Not feeling too bouncy
So my brain finally stood up, brushed off the dust, and asked when I was going to write on Substack. I’d been in a post healing cancer treatment trance the last few weeks with pain so exquisite that I had to take some heavy pain pills just to keep from screaming.
It’s like this— when they strap you down with a hood and radiate the hell out of your mouth, then the after the treatment you are left with an open burn wound in your mouth that takes about that long to heal. Everything from the tongue, cheeks, throat, and various skin swells, You are either trying to not cry or trying not to bite something accidentally.
Then the taste buds send out surrender signs and everything tastes like sawdust if you can get it into your mouth. It stings, burns, and complains to such a level that even your subconscious can only think of pain.
You forget how to walk. (Thank God for the walker.) You forget how to breathe. You forget that there is anything out there but pain. When you try to talk it hurts so badly that the only thing you want is that no one calls you, no one talks to you, and no one expects you to speak.
After speaking and sounding like a person with a swollen tongue, which you have, you give up. It isn’t worth making it more painful by speaking. No one understands you anyway. People who thought you were smart, look at you with pity as if you had a lobotomy.
(clearing throat)
Anyway for days I couldn’t swallow without making the hair on my head hurt. I finally cut my hair off so that I didn’t accidentally pull my hair, making the pain worse.
Enter encouragement.
The one little thing that helped me through it all wasn’t my resilience. I almost threw that out the window. It wasn’t my personal spirituality. It was a simple tube connected to my stomach.

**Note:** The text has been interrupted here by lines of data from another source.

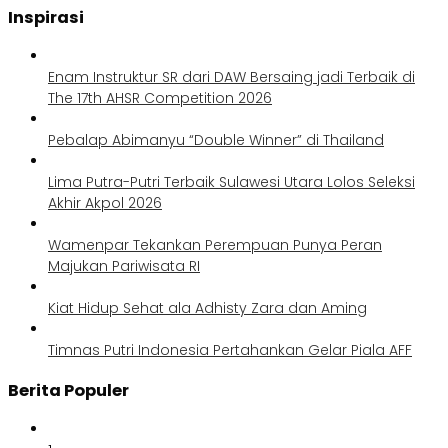
Inspirasi
Enam Instruktur SR dari DAW Bersaing jadi Terbaik di
The 17th AHSR Competition 2026
Pebalap Abimanyu “Double Winner” di Thailand
Lima Putra-Putri Terbaik Sulawesi Utara Lolos Seleksi
Akhir Akpol 2026
Wamenpar Tekankan Perempuan Punya Peran
Majukan Pariwisata RI
Kiat Hidup Sehat ala Adhisty Zara dan Aming
Timnas Putri Indonesia Pertahankan Gelar Piala AFF
Berita Populer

Instead of starving, I was able to feed myself with the G-tube. As the burn healed slowly, I was able to pour more protein drinks down the stomach. There is a limit (1 cup about every 1 1/2 hours) that I can put in the stomach. I even put my meds down the tube.
I knew that I would get more energy if I could just eat food. I would test it every few days just to see if I could swallow. My world narrowed to eating and trying to stand without fainting.
Here is the very sad part— I couldn’t even read much the first few weeks and reading is THE activity I do every day. It is my escape. Then I discovered narration (basically stories on YouTube). Sci-fi stories of what would happen if humans went to space and met other spacefaring species. What about our indiocyncracies of domesticating animals and predators? What about our creativity and emotions? It made me laugh and I felt my brain start to wake up.
Stories took me out of the pain and into other worlds. It reminded me of my childhood when I was first introduced to Andrew North, E. E. (Doc) Smith, Isaac Asimov, and others and when I gulped down pulp fiction like candy.
So my status today? I’m beginning to eat real food. It still tastes like sawdust, but my smeller is coming back. I’m hoping that food will taste good soon. I still have enough pain in the afternoon and evening to make it hurt to eat, but I am walking and doing very light chair exercises.
I’ve wasted away to a weight that I had before I became an adult. I’m hoping to make that better too.
It is no shame to clutch onto something that will take you out of yourself and give you hope. No shame at all.



:ehug:
Quite the journey, stay strong. I hope the kidney is doing well.